- **What is needed**
Using the material that follows, work out how many lines include the word "Table". Your answer should be that number only.

- **Collected data**

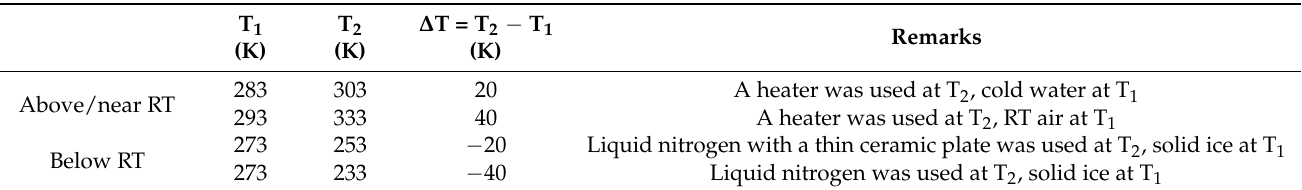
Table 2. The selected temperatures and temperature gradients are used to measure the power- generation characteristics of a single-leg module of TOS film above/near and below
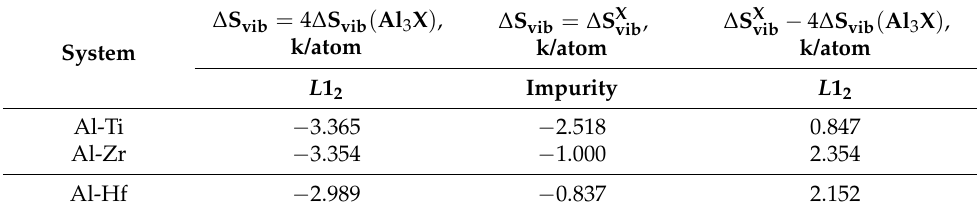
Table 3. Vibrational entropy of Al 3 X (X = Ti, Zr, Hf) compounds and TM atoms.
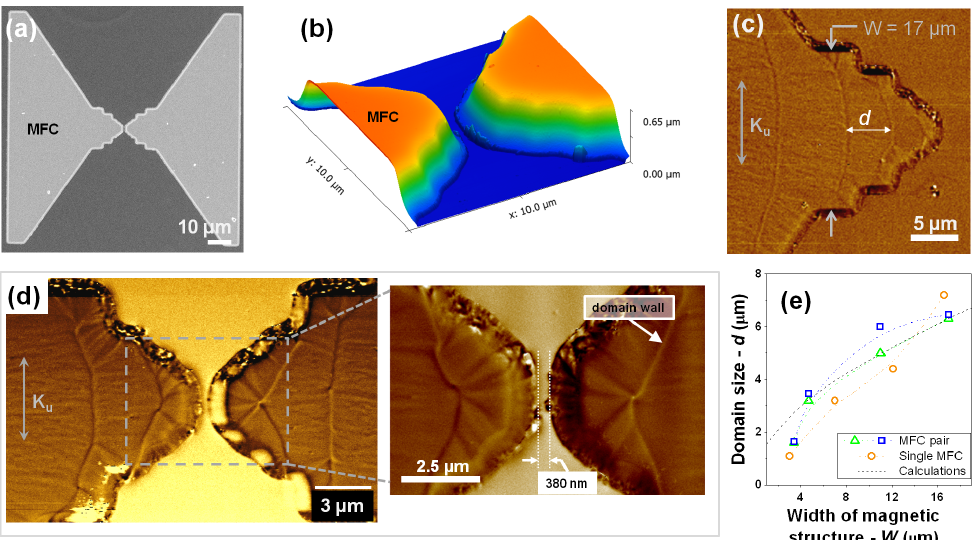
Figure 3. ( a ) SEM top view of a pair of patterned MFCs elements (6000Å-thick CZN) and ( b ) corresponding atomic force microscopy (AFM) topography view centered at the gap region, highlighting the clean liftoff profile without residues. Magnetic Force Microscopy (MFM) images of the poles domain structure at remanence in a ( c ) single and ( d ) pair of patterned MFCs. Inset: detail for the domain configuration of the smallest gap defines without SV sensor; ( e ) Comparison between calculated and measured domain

- **Output for this task**
2